Written task: Copy out each of the records below line for line, without changing any character.

Entries supplied:
┄┄┄┄┄┄

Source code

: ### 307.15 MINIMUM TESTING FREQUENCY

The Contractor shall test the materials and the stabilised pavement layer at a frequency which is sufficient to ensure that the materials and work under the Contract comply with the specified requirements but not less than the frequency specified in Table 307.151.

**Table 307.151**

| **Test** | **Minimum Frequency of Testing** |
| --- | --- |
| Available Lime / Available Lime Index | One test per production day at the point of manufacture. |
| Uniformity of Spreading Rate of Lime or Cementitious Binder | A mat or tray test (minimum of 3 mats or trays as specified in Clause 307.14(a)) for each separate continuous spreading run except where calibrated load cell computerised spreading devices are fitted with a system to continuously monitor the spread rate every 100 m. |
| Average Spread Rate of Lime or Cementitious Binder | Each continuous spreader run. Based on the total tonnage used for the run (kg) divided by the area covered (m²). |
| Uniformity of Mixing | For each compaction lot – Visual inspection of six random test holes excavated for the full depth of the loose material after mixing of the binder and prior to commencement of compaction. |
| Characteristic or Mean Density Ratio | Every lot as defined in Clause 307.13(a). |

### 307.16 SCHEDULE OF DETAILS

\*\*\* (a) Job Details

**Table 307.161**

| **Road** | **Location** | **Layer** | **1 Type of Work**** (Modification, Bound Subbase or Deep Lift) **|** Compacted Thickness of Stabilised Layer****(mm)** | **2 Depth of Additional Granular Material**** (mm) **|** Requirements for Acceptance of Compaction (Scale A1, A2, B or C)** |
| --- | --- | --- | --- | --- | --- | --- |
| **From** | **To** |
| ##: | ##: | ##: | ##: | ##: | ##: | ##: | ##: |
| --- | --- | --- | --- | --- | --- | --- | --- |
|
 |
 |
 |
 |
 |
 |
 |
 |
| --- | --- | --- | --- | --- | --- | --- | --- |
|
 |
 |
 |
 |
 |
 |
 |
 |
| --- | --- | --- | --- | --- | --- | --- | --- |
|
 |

┄┄┄┄┄┄

Worked solution:
Source code

: ### 307.15 MINIMUM TESTING FREQUENCY

The Contractor shall test the materials and the stabilised pavement layer at a frequency which is sufficient to ensure that the materials and work under the Contract comply with the specified requirements but not less than the frequency specified in Table 307.151.

**Table 307.151**

| **Test** | **Minimum Frequency of Testing** |
| --- | --- |
| Available Lime / Available Lime Index | One test per production day at the point of manufacture. |
| Uniformity of Spreading Rate of Lime or Cementitious Binder | A mat or tray test (minimum of 3 mats or trays as specified in Clause 307.14(a)) for each separate continuous spreading run except where calibrated load cell computerised spreading devices are fitted with a system to continuously monitor the spread rate every 100 m. |
| Average Spread Rate of Lime or Cementitious Binder | Each continuous spreader run. Based on the total tonnage used for the run (kg) divided by the area covered (m²). |
| Uniformity of Mixing | For each compaction lot – Visual inspection of six random test holes excavated for the full depth of the loose material after mixing of the binder and prior to commencement of compaction. |
| Characteristic or Mean Density Ratio | Every lot as defined in Clause 307.13(a). |

### 307.16 SCHEDULE OF DETAILS

\*\*\* (a) Job Details

**Table 307.161**

| **Road** | **Location** | **Layer** | **1 Type of Work**** (Modification, Bound Subbase or Deep Lift) **|** Compacted Thickness of Stabilised Layer****(mm)** | **2 Depth of Additional Granular Material**** (mm) **|** Requirements for Acceptance of Compaction (Scale A1, A2, B or C)** |
| --- | --- | --- | --- | --- | --- | --- |
| **From** | **To** |
| ##: | ##: | ##: | ##: | ##: | ##: | ##: | ##: |
| --- | --- | --- | --- | --- | --- | --- | --- |
|
 |
 |
 |
 |
 |
 |
 |
 |
| --- | --- | --- | --- | --- | --- | --- | --- |
|
 |
 |
 |
 |
 |
 |
 |
 |
| --- | --- | --- | --- | --- | --- | --- | --- |
|
 |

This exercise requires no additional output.